**Information given:**
>>>

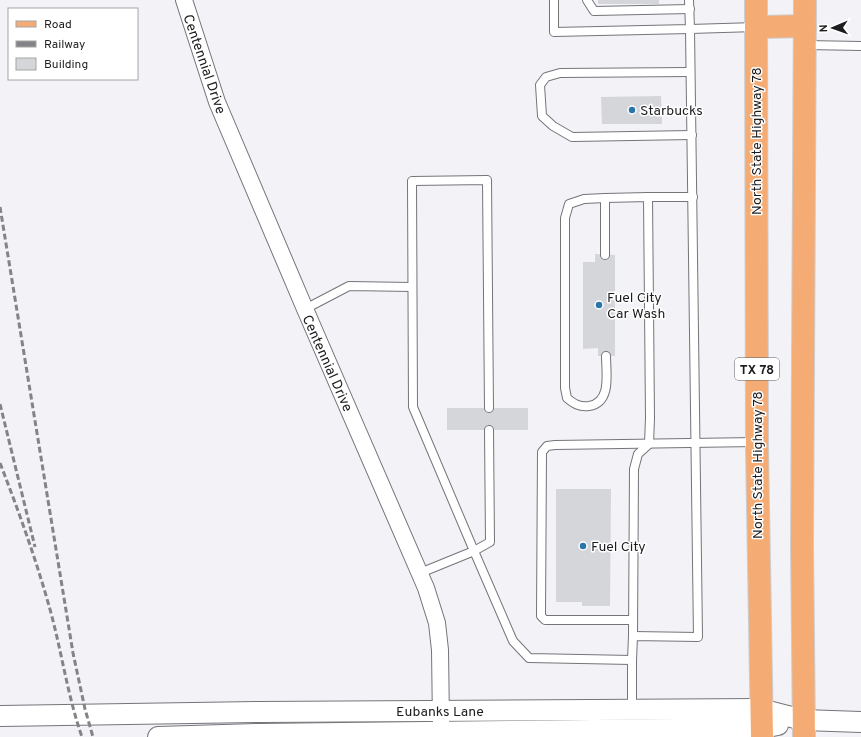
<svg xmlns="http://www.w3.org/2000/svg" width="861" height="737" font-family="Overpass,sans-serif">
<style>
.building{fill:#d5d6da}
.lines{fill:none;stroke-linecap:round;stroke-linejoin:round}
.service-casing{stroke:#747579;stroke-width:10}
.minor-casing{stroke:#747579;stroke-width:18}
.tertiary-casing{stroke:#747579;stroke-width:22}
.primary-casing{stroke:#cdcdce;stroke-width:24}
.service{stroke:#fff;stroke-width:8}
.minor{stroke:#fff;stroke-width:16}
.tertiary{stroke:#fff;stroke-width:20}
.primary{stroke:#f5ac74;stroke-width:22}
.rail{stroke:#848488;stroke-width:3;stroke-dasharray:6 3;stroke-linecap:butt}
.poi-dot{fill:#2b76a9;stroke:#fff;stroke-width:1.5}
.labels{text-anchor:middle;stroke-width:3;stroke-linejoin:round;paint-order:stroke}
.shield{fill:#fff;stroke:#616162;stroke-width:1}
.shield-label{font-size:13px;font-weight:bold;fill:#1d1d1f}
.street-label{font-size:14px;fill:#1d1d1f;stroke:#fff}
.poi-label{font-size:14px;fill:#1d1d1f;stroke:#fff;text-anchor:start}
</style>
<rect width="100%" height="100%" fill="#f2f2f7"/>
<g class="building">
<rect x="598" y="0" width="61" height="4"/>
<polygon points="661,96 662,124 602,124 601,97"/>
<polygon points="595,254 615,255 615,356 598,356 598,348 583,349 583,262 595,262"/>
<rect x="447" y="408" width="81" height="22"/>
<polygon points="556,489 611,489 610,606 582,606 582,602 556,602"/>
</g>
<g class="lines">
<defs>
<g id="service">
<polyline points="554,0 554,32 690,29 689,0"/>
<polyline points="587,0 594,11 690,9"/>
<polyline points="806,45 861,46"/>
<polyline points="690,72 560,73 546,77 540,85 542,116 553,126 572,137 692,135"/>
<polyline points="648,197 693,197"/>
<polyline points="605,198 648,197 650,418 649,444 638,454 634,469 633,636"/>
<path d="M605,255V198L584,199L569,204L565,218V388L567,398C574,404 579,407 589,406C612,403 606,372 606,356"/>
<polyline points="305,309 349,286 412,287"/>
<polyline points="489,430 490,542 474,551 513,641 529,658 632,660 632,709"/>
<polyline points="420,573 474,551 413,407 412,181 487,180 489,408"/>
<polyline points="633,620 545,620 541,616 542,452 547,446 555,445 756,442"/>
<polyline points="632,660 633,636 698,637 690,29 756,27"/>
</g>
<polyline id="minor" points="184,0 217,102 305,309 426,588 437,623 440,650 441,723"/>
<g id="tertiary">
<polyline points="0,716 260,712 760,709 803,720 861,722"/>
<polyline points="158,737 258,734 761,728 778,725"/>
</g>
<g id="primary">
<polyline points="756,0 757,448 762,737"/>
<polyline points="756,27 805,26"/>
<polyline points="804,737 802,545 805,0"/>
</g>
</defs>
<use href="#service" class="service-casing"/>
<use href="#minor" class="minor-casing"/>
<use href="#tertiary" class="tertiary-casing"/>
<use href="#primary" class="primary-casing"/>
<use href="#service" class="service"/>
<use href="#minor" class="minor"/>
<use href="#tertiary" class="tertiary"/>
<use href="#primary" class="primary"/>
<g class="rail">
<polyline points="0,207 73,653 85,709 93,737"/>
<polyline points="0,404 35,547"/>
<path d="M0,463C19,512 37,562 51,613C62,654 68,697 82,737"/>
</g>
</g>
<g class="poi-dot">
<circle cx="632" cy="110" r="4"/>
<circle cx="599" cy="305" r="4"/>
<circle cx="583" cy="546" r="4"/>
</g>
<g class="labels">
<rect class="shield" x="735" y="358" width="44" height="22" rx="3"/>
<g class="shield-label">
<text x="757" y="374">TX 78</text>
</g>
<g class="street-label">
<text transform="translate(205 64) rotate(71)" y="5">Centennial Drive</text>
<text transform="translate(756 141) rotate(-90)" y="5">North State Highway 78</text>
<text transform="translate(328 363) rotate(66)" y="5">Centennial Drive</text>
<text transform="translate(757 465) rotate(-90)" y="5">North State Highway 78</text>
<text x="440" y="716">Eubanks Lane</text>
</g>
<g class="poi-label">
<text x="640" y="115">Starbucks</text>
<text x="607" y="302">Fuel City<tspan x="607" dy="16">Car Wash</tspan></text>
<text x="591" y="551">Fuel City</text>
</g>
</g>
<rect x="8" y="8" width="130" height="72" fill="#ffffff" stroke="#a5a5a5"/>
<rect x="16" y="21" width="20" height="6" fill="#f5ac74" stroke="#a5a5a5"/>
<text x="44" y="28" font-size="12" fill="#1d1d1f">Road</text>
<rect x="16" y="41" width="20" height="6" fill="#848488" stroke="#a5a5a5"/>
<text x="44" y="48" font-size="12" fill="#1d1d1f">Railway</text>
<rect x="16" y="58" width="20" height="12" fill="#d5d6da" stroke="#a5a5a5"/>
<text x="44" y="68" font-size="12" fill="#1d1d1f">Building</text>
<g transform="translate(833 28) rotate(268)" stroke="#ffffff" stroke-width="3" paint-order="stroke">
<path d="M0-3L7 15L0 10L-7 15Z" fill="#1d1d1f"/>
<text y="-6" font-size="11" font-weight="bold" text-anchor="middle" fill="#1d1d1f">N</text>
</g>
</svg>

<<<
>>>

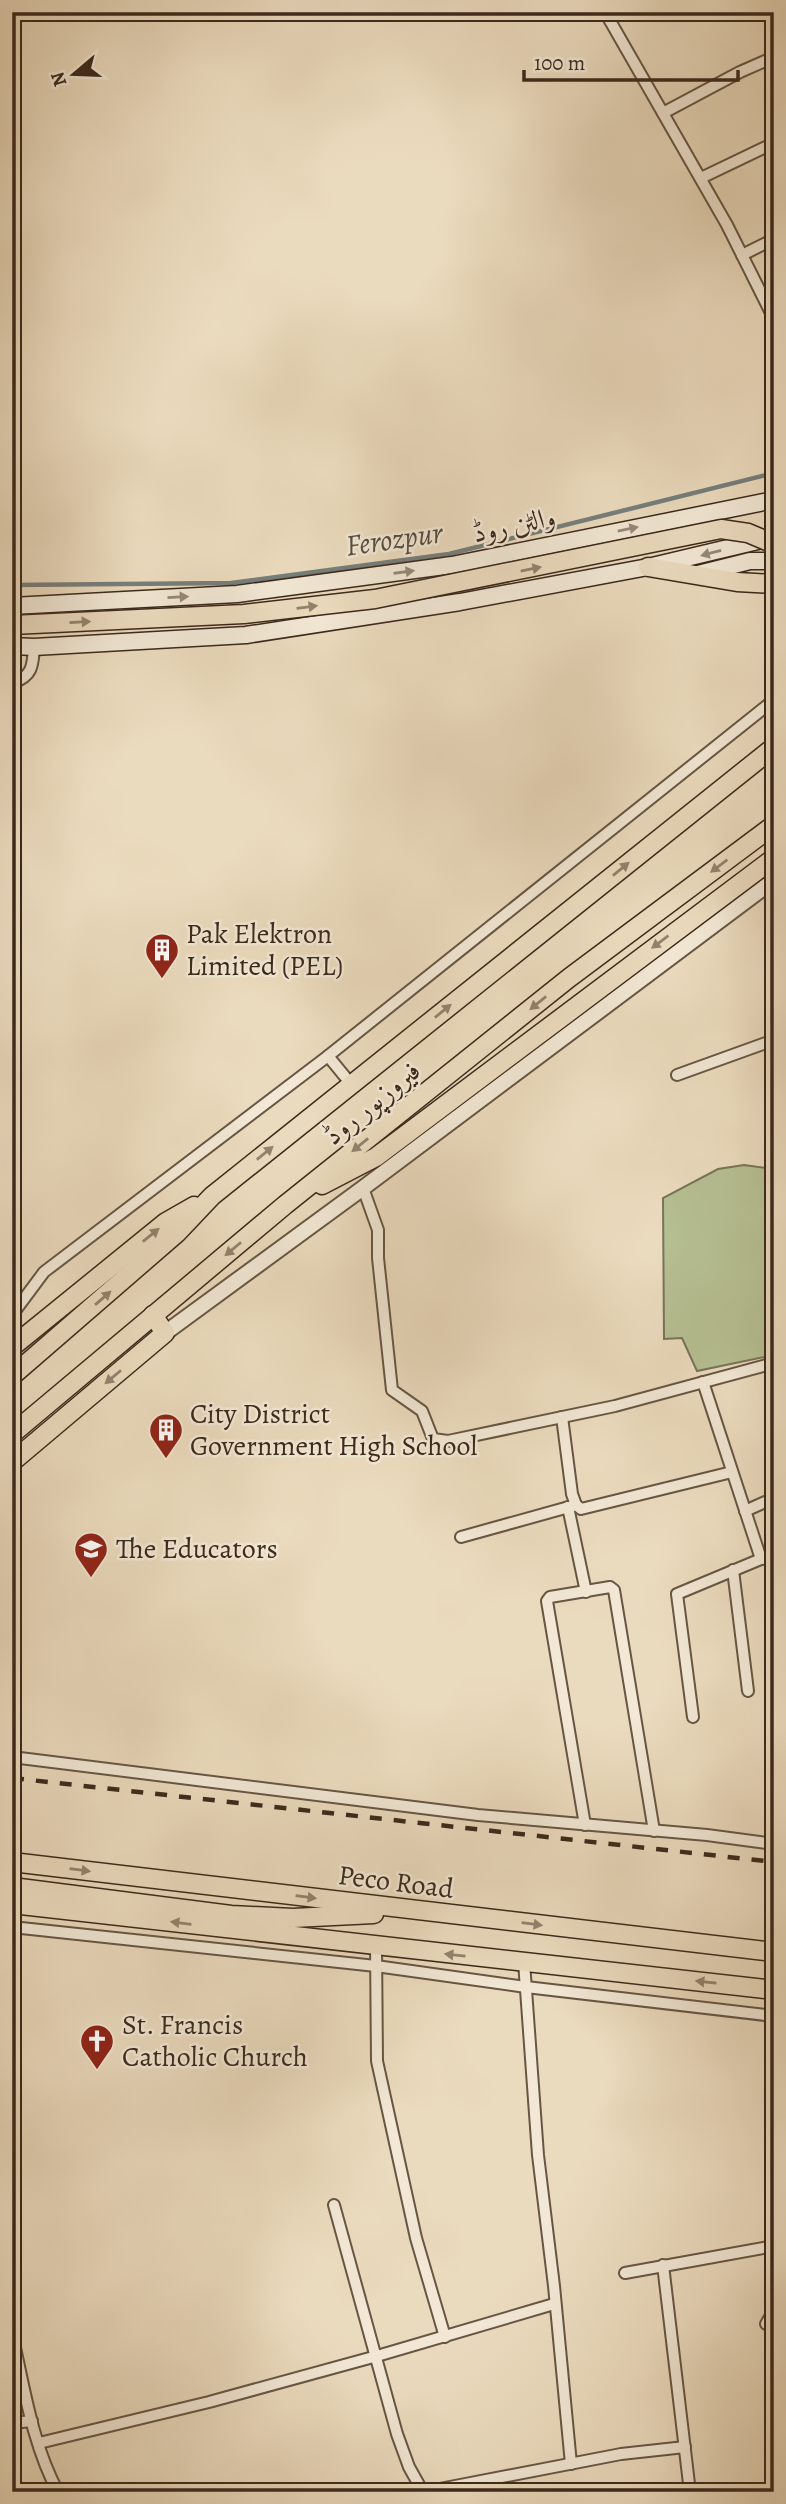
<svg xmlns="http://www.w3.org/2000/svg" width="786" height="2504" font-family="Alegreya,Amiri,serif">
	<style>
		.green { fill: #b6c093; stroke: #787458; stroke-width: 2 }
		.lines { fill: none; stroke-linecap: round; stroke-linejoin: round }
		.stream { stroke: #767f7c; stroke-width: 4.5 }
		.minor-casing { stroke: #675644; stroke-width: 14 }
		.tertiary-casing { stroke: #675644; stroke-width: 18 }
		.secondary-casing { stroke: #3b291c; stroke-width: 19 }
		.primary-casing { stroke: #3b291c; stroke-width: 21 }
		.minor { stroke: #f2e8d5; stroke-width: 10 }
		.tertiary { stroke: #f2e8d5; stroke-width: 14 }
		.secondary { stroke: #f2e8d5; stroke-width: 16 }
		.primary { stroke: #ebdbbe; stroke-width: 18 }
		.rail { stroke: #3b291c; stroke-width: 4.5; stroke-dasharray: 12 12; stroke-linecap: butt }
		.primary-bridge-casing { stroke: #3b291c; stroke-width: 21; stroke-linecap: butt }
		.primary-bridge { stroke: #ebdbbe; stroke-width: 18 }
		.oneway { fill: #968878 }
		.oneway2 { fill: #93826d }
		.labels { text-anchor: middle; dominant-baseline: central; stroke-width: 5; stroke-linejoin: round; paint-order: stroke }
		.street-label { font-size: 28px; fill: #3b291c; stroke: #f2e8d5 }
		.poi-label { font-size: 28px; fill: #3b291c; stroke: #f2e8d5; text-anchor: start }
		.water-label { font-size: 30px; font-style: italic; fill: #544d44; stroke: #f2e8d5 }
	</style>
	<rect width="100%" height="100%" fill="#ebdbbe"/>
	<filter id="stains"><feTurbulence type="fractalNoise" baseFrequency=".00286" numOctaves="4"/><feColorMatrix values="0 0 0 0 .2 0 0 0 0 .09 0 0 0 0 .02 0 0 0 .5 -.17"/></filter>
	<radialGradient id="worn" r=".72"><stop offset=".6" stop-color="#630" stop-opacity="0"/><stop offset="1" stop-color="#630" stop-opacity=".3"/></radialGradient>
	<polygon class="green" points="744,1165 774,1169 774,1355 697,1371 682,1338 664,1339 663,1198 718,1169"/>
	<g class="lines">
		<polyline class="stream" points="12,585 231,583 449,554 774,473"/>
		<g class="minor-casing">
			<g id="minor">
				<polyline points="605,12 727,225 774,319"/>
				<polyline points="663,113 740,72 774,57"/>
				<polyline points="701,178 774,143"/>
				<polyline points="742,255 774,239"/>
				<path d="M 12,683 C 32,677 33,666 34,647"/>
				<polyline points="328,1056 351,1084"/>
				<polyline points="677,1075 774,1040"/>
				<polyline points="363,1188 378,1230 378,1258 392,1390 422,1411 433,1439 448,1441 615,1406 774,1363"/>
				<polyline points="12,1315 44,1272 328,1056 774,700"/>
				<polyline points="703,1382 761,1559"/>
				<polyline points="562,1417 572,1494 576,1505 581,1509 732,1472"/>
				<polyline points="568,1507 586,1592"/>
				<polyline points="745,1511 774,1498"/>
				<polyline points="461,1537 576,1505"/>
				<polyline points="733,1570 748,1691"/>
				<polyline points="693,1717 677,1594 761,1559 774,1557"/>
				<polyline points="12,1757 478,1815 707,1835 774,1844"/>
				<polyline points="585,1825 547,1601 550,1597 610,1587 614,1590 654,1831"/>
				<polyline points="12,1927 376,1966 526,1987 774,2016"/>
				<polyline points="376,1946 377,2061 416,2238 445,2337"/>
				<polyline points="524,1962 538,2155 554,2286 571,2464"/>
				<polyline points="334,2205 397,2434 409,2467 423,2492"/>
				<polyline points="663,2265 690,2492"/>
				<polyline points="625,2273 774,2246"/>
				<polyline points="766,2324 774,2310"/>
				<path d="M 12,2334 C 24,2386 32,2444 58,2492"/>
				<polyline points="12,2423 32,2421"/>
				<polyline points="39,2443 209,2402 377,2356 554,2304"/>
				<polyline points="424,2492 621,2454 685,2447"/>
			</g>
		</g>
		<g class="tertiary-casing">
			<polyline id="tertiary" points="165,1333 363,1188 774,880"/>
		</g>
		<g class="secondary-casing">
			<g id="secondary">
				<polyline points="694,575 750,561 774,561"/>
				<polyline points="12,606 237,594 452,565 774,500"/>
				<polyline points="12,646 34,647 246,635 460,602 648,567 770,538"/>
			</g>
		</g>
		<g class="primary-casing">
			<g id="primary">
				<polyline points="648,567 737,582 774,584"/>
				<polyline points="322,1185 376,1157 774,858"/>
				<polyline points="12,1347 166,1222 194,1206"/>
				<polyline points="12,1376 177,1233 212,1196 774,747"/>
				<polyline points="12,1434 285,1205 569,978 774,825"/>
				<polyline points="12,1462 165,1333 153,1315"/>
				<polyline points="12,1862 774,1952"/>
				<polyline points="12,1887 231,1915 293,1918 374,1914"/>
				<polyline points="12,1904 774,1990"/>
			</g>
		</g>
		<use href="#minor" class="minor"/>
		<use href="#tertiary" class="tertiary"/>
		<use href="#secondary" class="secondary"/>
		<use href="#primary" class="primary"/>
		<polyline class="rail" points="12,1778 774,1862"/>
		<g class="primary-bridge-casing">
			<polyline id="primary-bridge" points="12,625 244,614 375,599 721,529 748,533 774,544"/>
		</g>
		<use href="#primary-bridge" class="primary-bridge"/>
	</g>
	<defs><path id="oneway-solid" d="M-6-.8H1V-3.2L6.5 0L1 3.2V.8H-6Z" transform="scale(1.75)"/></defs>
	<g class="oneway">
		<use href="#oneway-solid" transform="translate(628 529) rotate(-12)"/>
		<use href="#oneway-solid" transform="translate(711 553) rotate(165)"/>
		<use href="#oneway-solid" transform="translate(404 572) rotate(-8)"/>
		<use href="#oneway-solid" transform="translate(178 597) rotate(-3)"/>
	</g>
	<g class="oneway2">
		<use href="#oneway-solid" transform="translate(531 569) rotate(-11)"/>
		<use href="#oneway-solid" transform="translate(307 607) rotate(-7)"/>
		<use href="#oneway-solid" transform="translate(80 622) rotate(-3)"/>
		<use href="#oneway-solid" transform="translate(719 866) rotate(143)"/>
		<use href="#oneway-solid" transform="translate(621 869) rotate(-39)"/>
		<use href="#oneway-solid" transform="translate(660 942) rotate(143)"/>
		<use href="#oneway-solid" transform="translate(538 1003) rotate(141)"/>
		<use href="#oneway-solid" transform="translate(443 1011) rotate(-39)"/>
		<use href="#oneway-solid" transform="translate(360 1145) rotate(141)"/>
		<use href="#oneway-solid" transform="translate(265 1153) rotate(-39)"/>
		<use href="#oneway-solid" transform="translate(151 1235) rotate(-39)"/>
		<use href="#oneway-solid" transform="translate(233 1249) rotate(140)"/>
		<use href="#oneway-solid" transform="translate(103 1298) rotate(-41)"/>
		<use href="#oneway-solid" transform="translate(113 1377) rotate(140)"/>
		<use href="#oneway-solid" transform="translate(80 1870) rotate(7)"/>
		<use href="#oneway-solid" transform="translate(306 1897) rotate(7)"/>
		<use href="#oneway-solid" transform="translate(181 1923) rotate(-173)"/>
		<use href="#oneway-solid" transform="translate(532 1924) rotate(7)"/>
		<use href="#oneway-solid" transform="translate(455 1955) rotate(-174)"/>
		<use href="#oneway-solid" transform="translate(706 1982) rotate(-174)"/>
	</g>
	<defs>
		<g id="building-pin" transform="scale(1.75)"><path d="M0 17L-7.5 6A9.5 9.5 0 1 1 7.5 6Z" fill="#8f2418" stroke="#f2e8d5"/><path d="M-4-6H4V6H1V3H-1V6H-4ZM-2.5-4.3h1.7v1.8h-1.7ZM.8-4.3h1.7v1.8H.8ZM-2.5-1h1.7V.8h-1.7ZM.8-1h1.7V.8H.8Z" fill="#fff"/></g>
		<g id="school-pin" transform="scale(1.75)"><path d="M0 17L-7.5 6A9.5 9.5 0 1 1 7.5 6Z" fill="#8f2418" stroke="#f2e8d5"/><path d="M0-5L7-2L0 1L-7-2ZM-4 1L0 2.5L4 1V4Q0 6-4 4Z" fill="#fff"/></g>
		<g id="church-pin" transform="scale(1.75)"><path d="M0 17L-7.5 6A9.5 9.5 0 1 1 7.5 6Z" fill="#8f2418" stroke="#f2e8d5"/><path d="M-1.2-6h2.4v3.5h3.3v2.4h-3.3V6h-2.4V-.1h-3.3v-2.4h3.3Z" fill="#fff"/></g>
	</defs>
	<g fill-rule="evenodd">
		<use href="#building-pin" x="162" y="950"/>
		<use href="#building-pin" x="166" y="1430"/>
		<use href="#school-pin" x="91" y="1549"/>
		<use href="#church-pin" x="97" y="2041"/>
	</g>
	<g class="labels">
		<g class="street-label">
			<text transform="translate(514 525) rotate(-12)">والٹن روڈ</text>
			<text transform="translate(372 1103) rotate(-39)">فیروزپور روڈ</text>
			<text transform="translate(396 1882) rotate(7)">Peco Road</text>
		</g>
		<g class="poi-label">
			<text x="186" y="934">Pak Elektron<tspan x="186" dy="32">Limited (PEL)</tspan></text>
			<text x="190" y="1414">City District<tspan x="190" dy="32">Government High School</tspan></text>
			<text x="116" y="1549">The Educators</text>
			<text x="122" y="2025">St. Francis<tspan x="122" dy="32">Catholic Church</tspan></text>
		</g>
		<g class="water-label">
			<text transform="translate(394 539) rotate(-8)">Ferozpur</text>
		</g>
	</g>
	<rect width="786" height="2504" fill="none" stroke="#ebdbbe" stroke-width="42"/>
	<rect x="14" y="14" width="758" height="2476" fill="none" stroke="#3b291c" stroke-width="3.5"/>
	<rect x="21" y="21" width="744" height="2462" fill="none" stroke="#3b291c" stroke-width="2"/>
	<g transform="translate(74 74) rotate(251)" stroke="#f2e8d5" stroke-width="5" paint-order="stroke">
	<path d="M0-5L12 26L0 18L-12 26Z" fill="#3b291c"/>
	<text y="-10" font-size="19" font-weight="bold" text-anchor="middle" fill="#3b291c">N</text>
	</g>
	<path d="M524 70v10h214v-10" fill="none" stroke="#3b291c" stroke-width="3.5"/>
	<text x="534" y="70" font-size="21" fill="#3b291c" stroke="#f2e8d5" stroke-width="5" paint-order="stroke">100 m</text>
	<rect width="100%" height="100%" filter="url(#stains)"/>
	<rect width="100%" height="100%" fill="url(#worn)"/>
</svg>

<<<

**Problem description:**
Which lines of the listing contain the string "service"? Copy each of them.

**Answer space:**
.service-casing{stroke:#747579;stroke-width:10}
.service{stroke:#fff;stroke-width:8}
<g id="service">
<use href="#service" class="service-casing"/>
<use href="#service" class="service"/>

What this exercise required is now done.